Arbeitsanweisungen |
(a) Beantworte anhand der Tanzkritik diese Fragen:
(i) Von wem stammen die Ganztrikots?
(ii) Wie viele Minuten dauert das Verkosten der Mixturen?
(iii) Welche drei Frauen werden genannt, um die herum die feineren Akzente gesetzt werden?
(b) Gib aus der Tanzkritik den Abschnitt von „Schon die Eingangs-Aria“ bis einschließlich „und Arsen Mehrabyan.“ wortgetreu wieder.
(c) Führe die Tanzkritik im selben Stil über ihren letzten Satz hinaus fort.

Ausgangstext |
%%

Schon die Eingangs-Aria ein Ritual, mit der ganzen Kompanie auf der Bühne, der Duft langsam in die Nase steigend, wenn die Lockerungsübungen der Oberkörper beginnen, das Sichstrecken, die Muskulatur peu à peu geschmeidig machend – ein bisschen à la „Serenade“, aber die Arme viel geschmeidiger, mit einem Hauch von japanischer Bogenschützen-Zen-Ritualistik appliziert.
Keine Frage, dies ist ein sehr männlicher Wein, das wird gleich in der ersten Variation deutlich, mit Arman Grigoryan, Vitali Safronkine und Jiayong Sun – auch mit fernöstlicher Beteiligung ist die Herkunft der Reben aus der Züchtung von Eriwan unverkennbar, wird noch verstärkt von Vahe Martirosyan und Arsen Mehrabyan.

Ein Genuss wieder die farbfrohen Ganztrikots von Keso Dekker, die in der Beleuchtung von Jan Thomas Hofstra so perfekt auf die auf die Hintergrundprospekte, zarte Wolkenformationen oder irisierende Monofarben abgestimmt sind. Und so hebt es an, das neunzigminütige Verkosten immer raffinierterer Mixturen, als Soli, Duos, Pas de trois, kleine Gruppen, größere Ballungen, wohl assortiert, in denen die Frauen um Galina Mihaylova, Juliette Brunner und Viktoria Kapitonova die feineren Akzente setzen. Eine tänzerische Weinverkostung der subtilsten Nuancierungen – in steter Steigerung und unendlichem Fluss. Eine Seance unter Connaisseurs, die einander die Pointen weiterreichen. Tänzerische Konversation, geistreich, pointiert – und immer dazu die Bachsche Rebstock-Qualität. Jahr für Jahr veredelt.

%%

Vorliegendes Material |
%%

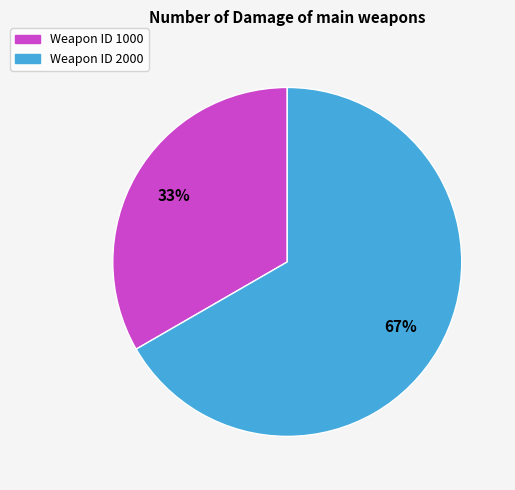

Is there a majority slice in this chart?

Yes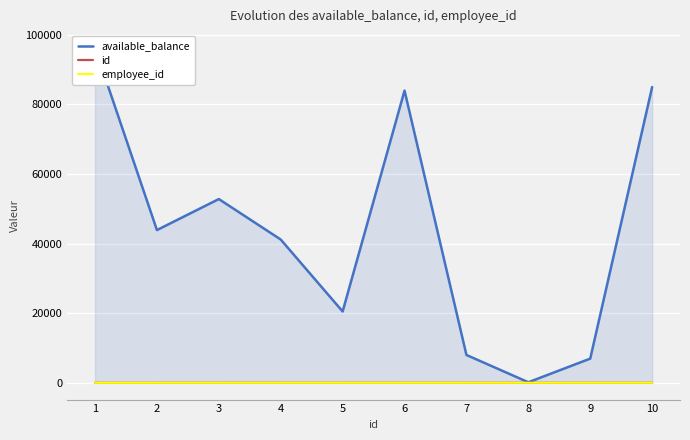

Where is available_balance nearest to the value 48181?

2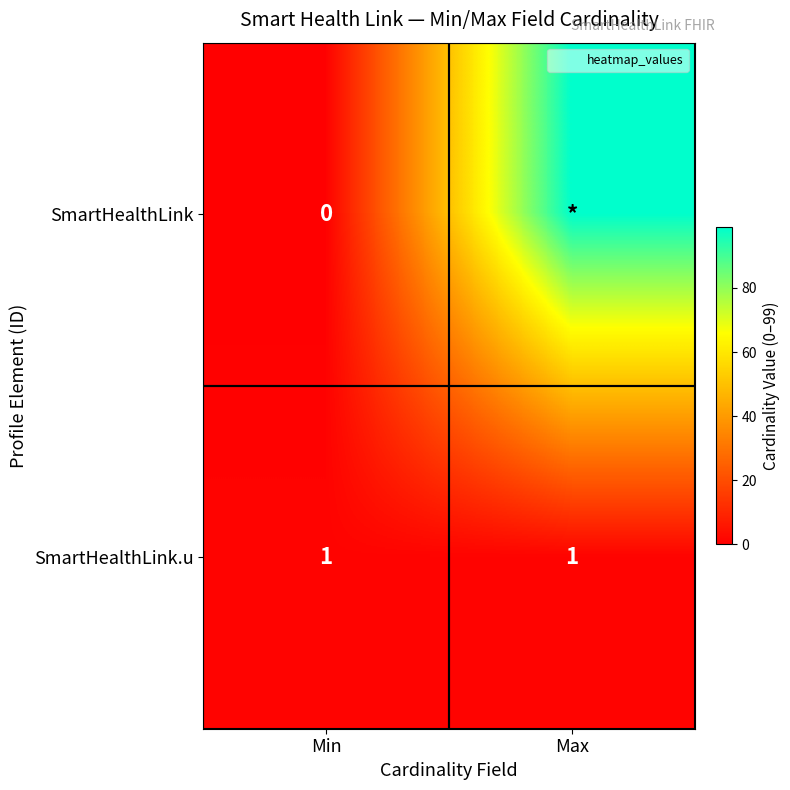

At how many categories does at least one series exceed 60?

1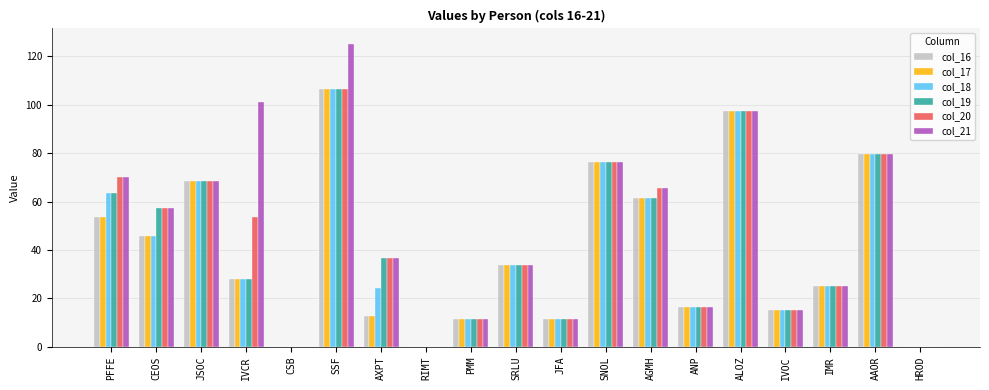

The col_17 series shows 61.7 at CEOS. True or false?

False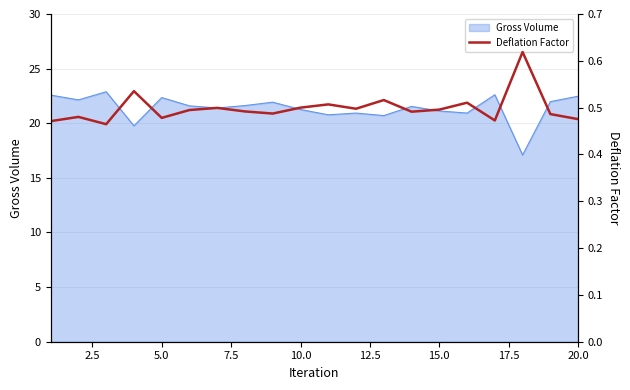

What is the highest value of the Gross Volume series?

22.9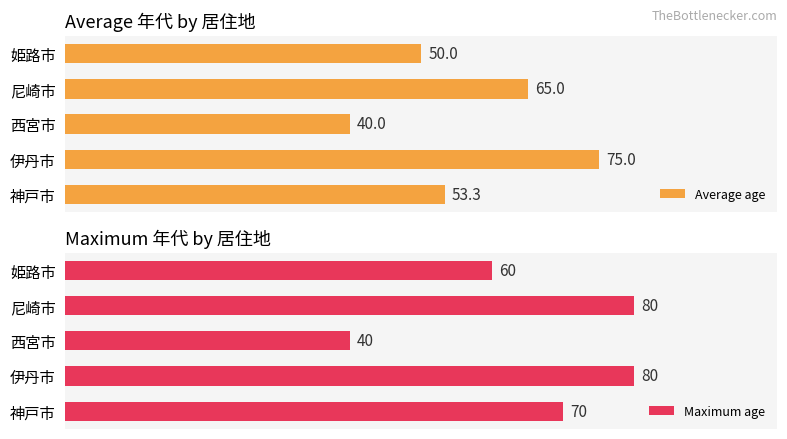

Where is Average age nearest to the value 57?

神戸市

%%
%%

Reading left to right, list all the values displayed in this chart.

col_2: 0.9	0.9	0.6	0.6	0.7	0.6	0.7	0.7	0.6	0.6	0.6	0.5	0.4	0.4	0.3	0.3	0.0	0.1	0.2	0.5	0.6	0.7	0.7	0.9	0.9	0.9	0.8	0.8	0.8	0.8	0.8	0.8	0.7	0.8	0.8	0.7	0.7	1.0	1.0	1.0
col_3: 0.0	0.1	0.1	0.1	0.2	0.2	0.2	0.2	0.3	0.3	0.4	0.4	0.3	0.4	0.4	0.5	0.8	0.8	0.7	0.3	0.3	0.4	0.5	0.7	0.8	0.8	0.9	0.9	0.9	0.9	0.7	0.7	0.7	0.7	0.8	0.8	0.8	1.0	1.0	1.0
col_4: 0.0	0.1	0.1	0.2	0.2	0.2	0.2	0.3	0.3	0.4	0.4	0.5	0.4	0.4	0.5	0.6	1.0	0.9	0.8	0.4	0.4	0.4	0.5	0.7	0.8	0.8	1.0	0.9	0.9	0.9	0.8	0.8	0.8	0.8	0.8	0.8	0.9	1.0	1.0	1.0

%%
%%

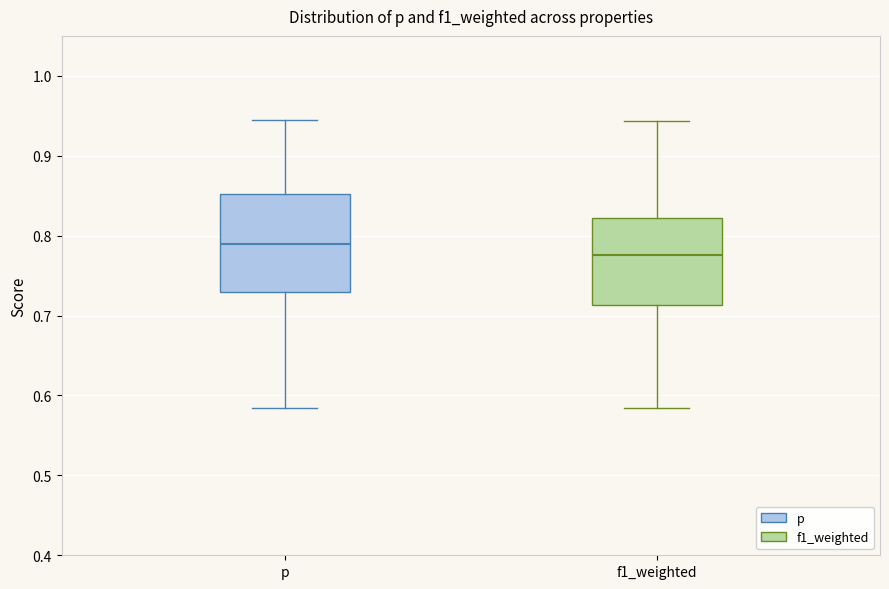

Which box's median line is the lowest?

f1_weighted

%%

Antworten |
(a)
(i) Von Keso Dekker.
(ii) Neunzig Minuten.
(iii) Galina Mihaylova, Juliette Brunner und Viktoria Kapitonova.

(b)
Schon die Eingangs-Aria ein Ritual, mit der ganzen Kompanie auf der Bühne, der Duft langsam in die Nase steigend, wenn die Lockerungsübungen der Oberkörper beginnen, das Sichstrecken, die Muskulatur peu à peu geschmeidig machend – ein bisschen à la „Serenade“, aber die Arme viel geschmeidiger, mit einem Hauch von japanischer Bogenschützen-Zen-Ritualistik appliziert.
Keine Frage, dies ist ein sehr männlicher Wein, das wird gleich in der ersten Variation deutlich, mit Arman Grigoryan, Vitali Safronkine und Jiayong Sun – auch mit fernöstlicher Beteiligung ist die Herkunft der Reben aus der Züchtung von Eriwan unverkennbar, wird noch verstärkt von Vahe Martirosyan und Arsen Mehrabyan.

(c)
Bis es dann dem Ende entgegengeht. Die Flaschen wieder zugekorkt werden, eine um die andere, in den Keller, ins Regal zurückwandern, geborgen in der Dunkelheit, ausruhend bis zur nächsten Verköstigung. Superb – wunderbar die Silhouetten der schlanken Tänzer im verdämmernden Abendlicht, gekeltert und ausgebaut im Barrique-Verfahren. Ein Premier cru der Mouton-Spoerli-Klasse! Am folgenden Abend dann „Le Corsaire“ – oder vielmehr: „Il Corsaro“, Melodramma tragico, nicht von Petipa, sondern von Giuseppe Verdi, Jahrgang 1848 – ein Produkt seiner „Galeerenjahre“ – kein Vergleich mit dem hinreißenden Piraten-Ballett von 1899. Aber ein Bühnenbild – Inseln im spiegelglitzernden Meer, knöcheltief geflutet – traumschön, doch im Übrigen: ein eindeutiger Sieg des Balletts über die Oper!